Advance refunding legislation is a very nice mechanism for municipal bonds or government bonds, but it has its own limitations as well. The bondholders can get demotivated by investing in government bonds. The price of these bonds can be manipulated to either control the supply or to increase the investment in the non-government bonds whose returns and risks both are high. However the concept has some benefits which are as follows:

  • Municipalities can take advantage of the lower interest rate of the market.
  • It helps to refinance the management of the entire bond.
  • Bond management can be easily done at a smooth pace.
  • It helps to make a plan for the structuring of the bonds in the municipality.
  • It helps to reduce the interest cost.
  • By using this process, the proceeds of the bonds can be used to eliminate the outstanding debts from the old bonds.
  • By advance refunding, the municipal personnel can issue the bonds with the lower interest rate in the market, but the issue value can be higher, and then the proceeds are used to clear the outstanding value.

Limitations

It is also necessary to understand the limitations of the concept so that it can be used in the best way possible in appropriate situations.

  • This is no longer tax-free.
  • The risk associated is high when the government bonds are converted to Agency securities, and their credit rating is higher after that.
  • The underwriters are hired to complete the entire process.
  • This can also be illegal when it comes to price manipulation. It should be done correctly. It may attract some legal consequences because the price manipulation of the bonds can also be there to make it saleable.
  • It is said to be applied after the 90 days’ time has expired. The government should call for earlier dates to declare the advance refunding mechanism for better planning.
  • The advance refunding mechanism can sometimes be a reason for the significantly less issuance of the bonds in the market because it may hurt the sentiments of the bondholders who were getting higher interest earlier.
Advance Refunding - Benefits & Limitations

Advance Refunding Vs Current Refunding

The above are two concepts that are in use in the financial market. However, there are some points of differences between them. Let us identify and understand the differences.

  • This is said to be applied when the sale proceeds of the refunding issue are held for more than 90 days’ time. At the same time, the current refunding is said to be applied when the bonds are issued within 90 days of the issuance.
  • In it, the issuer is required to set aside the sale proceeds from the issuance of the new bonds in an escrow account, whereas this is not a requirement in the case of current refunding.
  • This is usually done by taking care of all the criteria related to the outstanding balances of the bonds, whereas in current refunding, this is not usually taken care of. In current refunding, the municipality intends to clear the ongoing debts.
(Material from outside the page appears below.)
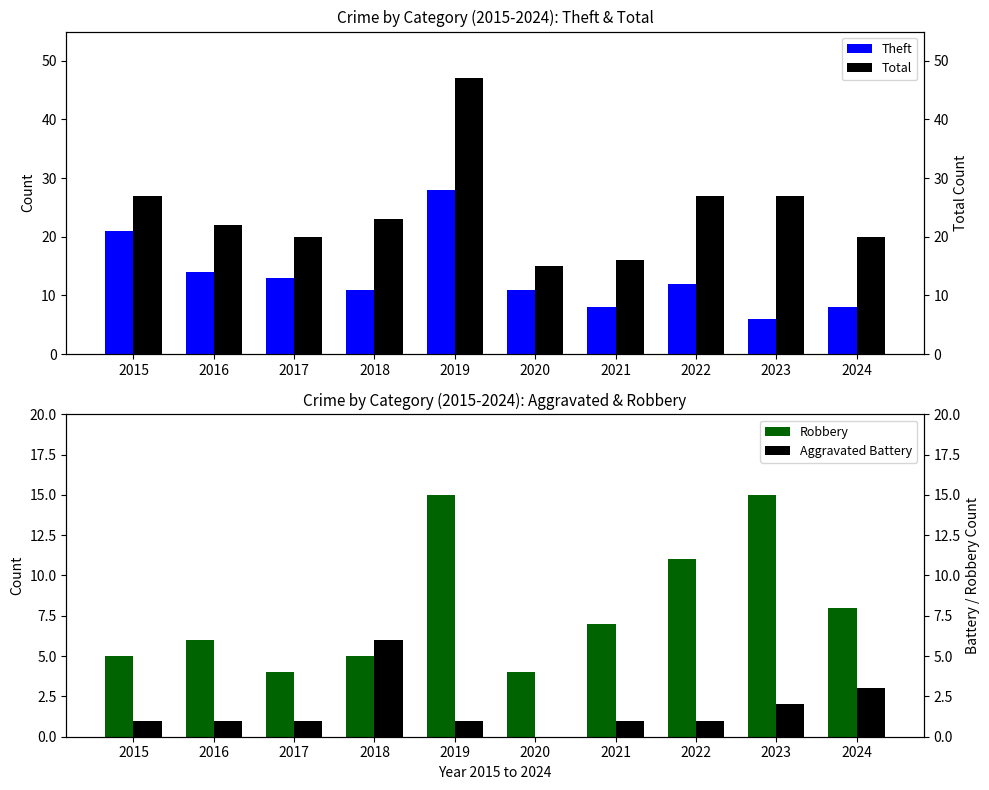

Is it true that Total equals 23 at 2021?

False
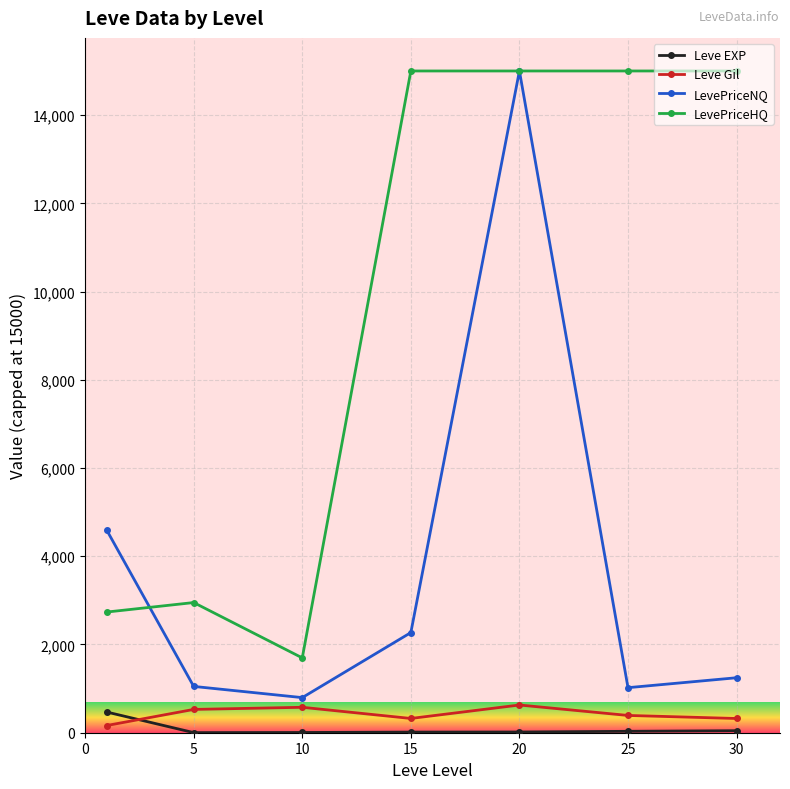

What is the maximum value for LevePriceNQ?

15000.0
Frequently Asked Questions (FAQs)

1. What are the risks and considerations associated with advance refunding?

Risks and considerations associated with advance refunding include interest rate risk, market conditions, credit ratings, and the cost of issuance. The issuer needs to assess whether the potential savings from refunding outweigh the costs and if it aligns with their long-term financial goals. They also need to consider any legal or contractual restrictions on advance refunding.

2. Can advance refunding be done multiple times for the same bond?

Advance refunding can be done multiple times for the same bond, subject to specific rules and limitations. However, it is important to evaluate the financial feasibility and cost-effectiveness of multiple refunding transactions based on prevailing market conditions and any regulatory restrictions.

3. What are some alternatives to advance refunding for issuers of municipal bonds?

Alternatives to advance refunding for issuers of municipal bonds include escrow defeasance, which involves setting aside funds to cover future debt service payments or restructuring the debt through various means, such as bond exchange offers or tender offers. These alternatives should be carefully evaluated based on the issuer's financial situation and objectives.